Saturday, August 2, 2014

Spotlight On...Maggie Cino

Name: Maggie Cino   

Hometown: Yardley, PA

Education: Dell’Arte International School of Physical Theater.  And Barnard College of Columbia University.

Favorite Credits: Decompression, my full length play, which won an Overall Excellence in Playwrighthing award in 2012.  Warm Enough for Swimming, which was a Eugene O’Neill Theater Conference semi-finalist.  And my current full time job, as Senior Producer for the extraordinary organization “The Moth”.

Why theater?: When I was seven my mother signed me up for a theater “workshop”.  Once I realized it didn’t involve hammers and nails and getting dirty it never occurred to me to stop.

Tell us about Warm Enough for Swimming?:
Mom drowned years ago. Gramma died yesterday. Eddie fled his wedding. And Bridget can’t make coffee. Can estranged siblings clean the living room when the bride arrives with a post-recession pyramid scheme and a Russian gangster stalks their childhood home? It’s warm enough for swimming . . . as long as no one drowns.

What inspired you to write Warm Enough for Swimming?:
My director, Fred Backus, was a big inspiration.  We’re old friends and many years ago we were performing together.   During an incredibly harrowing tech rehearsal he accidentally got me in terrible trouble.  After one of the worst opening nights I’ve ever had, he guiltily sat with me for forty five minutes until I stopped sobbing (yeah, it was that bad.) I have three brothers.  And there was something about that moment with Fred, both the getting someone in trouble and the guilty-but-incredibly-kind aftermath that felt very true to that relationship.  So I stared thinking, it would be fun sometime to do a play where Fred and I could play a brother and a sister.  Except that there were no plays that I could think of that approached the depth and complexity of that relationship as I understood it, so I decided to write one myself. I gave up on the idea of acting in this play very quickly.  Throughout the many years I spent developing it, Fred was essential in shaping both the lead male character and the dramatic arc of the piece.  I am very fortunate to have him on board as director.

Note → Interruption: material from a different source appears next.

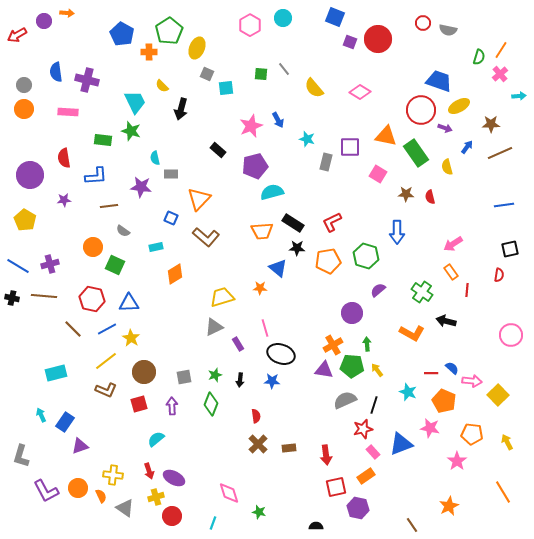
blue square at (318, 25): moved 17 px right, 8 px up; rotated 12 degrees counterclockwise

What kind of theater speaks to you? What or who inspires you as an artist?: I’m incredibly interested in environmental theater these days, works like Sleep No More and Then She Fell.  I’d love to try creating something like that someday.  I also love very intricate novels.  I recently finished Donna Tartt’s The Goldfinch and it was one of my favorite books I’d read in a while.  Perhaps not coincidentally, has a lot of themes in common with this play.

If you could work with anyone you’ve yet to work with, who would it be?:
I love the idea of working on a long form television show someday.  Alan Ball and Joss Wheadon are great heroes of mine.

What show have you recommended to your friends?: In this particular festival, there are several great ones: I’ll Say She Is by Trav S.D.  Kate Holland and Carolyn Prugh’s No Provenance, Over directed by Bryan Enk and Bohemian Valentine by Mateo Moreno.

Who would play you in a movie about yourself and what would it be called?: I keep thinking Natalie Portman, but it’s just because I want to look like her.  It would probably be called, “This Is What I Think, But If You Look At It A Different Way . . .”

What’s your biggest guilty pleasure?: Listening to a terrible pop song on repeat for days.  Also ice cream.

What’s the most played song on your iTunes?: This show had a whole playlist that included “Better” by Regina Spektor, “Avenue B” by Gogol Bordello, “Diamonds on the Soles of Her Shoes” by Paul Simon and “Atlantic City” by Bruce Springsteen.

If you weren’t working in theater, you would be _____?:
Crying in a gutter under a ragged blanket, wearing clown makeup and begging for change.  Seriously, it’s hard to imagine any version of being me that doesn’t involve live performance in some capacity.

What’s up next?:
More work with the Moth!  We’re moving internationally these days and I am so happy to be part of the expansion.  I’ve gotten to interview storytellers on the radio and that’s been a big pleasure.  I’m also working on a new play.  Stay posted!